Via Napoli is housed inside a
stately manor which stands at the rear of the
Italy pavilion in Epcot's World Showcase.
According to Nick Valenti, the CEO of the Patina
Restaurant Group that runs Via Napoli and also
the neighboring Tutto Italia, the restaurant was
formerly the stables of a wealthy Venetian
Family. The son of the family, expected to take
over the family business, was not interested at
all and left home to travel. On his journey, he
discovered the delicious pizza in Naples and
fell in love with all things Neapolitan. The
father had to close the stables since his son
did not take up the business, but when the son
returned, his father allowed him to start a new
business and open a Pizzeria in the former
stables.

As the story says, Via Napoli's
origins are due to young man's trip to Naples,
Italy. The restaurant is aptly named and in
English loosely translates to Naples Road or
Naples Way. Authenticity plays a huge role at
Via Napoli, as the restaurant does indeed have
the high, cavernous feel with majestic archways
throughout, indicating that it formerly housed
prized stallions. Three gigantic, brick wood
burning ovens are on the far left after entering
the restaurant. Decorated to look like Roman
gods or some sort of legendary being, each oven
is named after a Volcano in Italy: Stromboli,
Vesuvio, and Etna.

In addition to the authentic
atmosphere and culinary tools, the restaurant
boasts use of 'Italian water.' Though the water
is not actually from Italy, the Patina Group is
known for using specially formulated water that
mimics the mineral content found in the water in
Italy. This enables the restaurant to create the
closest thing to authentic Italian pizza dough.
The water is what really gives dough its
specific characteristics and explains why breads
around the world are highly region specific
(that is why Florida bagels are far less quality
to those found in New York and New Jersey).
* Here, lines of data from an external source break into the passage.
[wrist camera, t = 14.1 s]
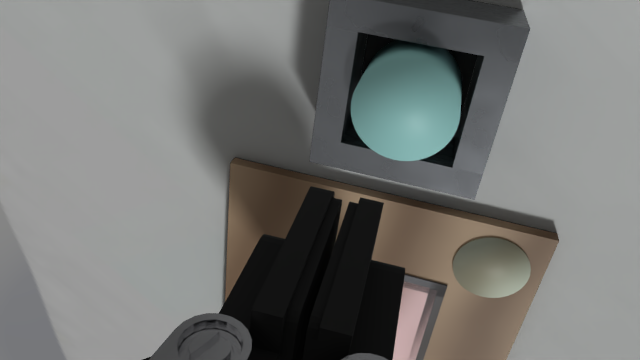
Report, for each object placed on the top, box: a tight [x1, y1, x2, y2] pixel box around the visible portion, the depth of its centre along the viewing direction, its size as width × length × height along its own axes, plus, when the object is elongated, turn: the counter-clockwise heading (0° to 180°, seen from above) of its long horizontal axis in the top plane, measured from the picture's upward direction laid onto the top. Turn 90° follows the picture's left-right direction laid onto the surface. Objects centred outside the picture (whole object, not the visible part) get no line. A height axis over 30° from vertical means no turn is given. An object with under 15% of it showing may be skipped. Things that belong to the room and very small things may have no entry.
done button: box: [351, 40, 462, 161], centre depth 21 cm, size 4×4×3 cm
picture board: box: [225, 158, 559, 360], centre depth 30 cm, size 16×16×1 cm
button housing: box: [310, 0, 530, 200], centre depth 22 cm, size 7×7×3 cm
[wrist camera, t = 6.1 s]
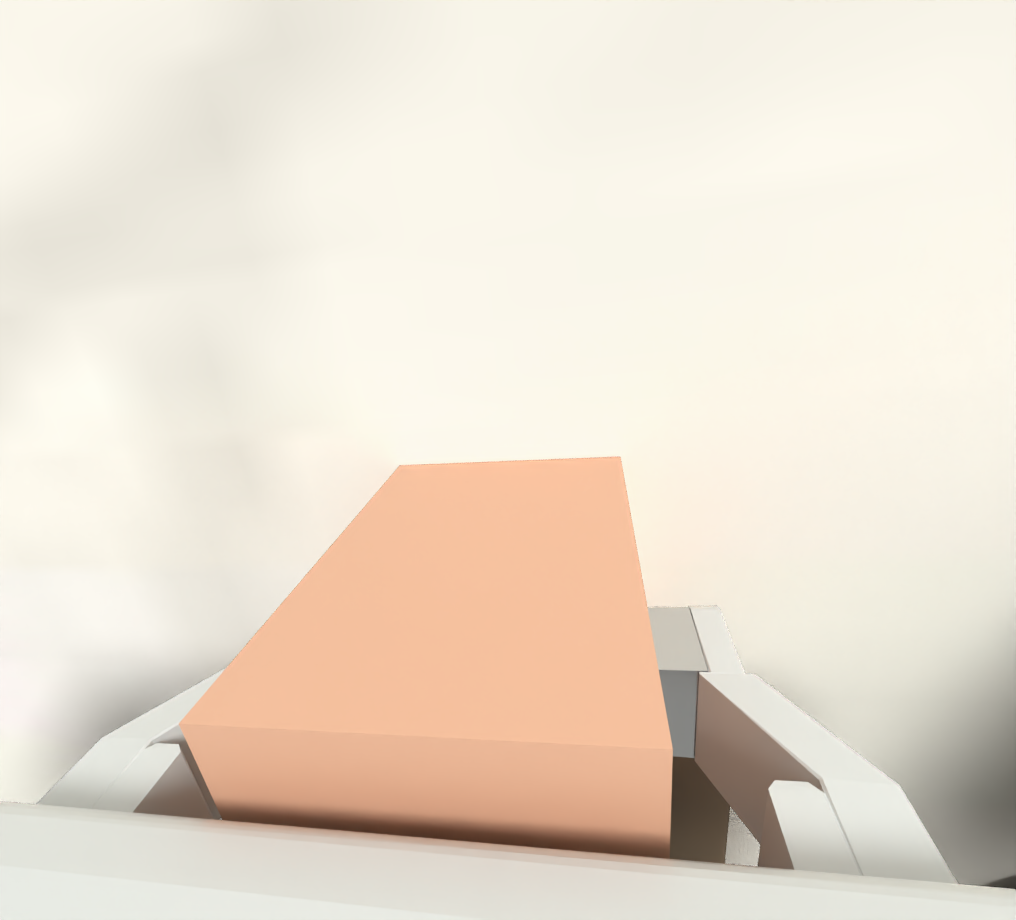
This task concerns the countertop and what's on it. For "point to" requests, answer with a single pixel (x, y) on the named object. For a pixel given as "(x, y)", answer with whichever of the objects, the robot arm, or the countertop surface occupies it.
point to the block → (457, 672)
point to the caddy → (696, 815)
Great bread made with Italian style water
Though my goal is to eventually
dine at all the fine dining establishments in
Walt Disney World, I still find myself returning
to certain restaurants, with Via Napoli being
one of them. I've had the pleasure of dining
there three times within the past 6 months. It
has easily become a favorite among guests
because not only is the food delicious, the food
quality directly reflects its price. Disney
World is notorious for being the place to spend
a pretty penny, but at Via Napoli, you get what
you expect and even more at those prices.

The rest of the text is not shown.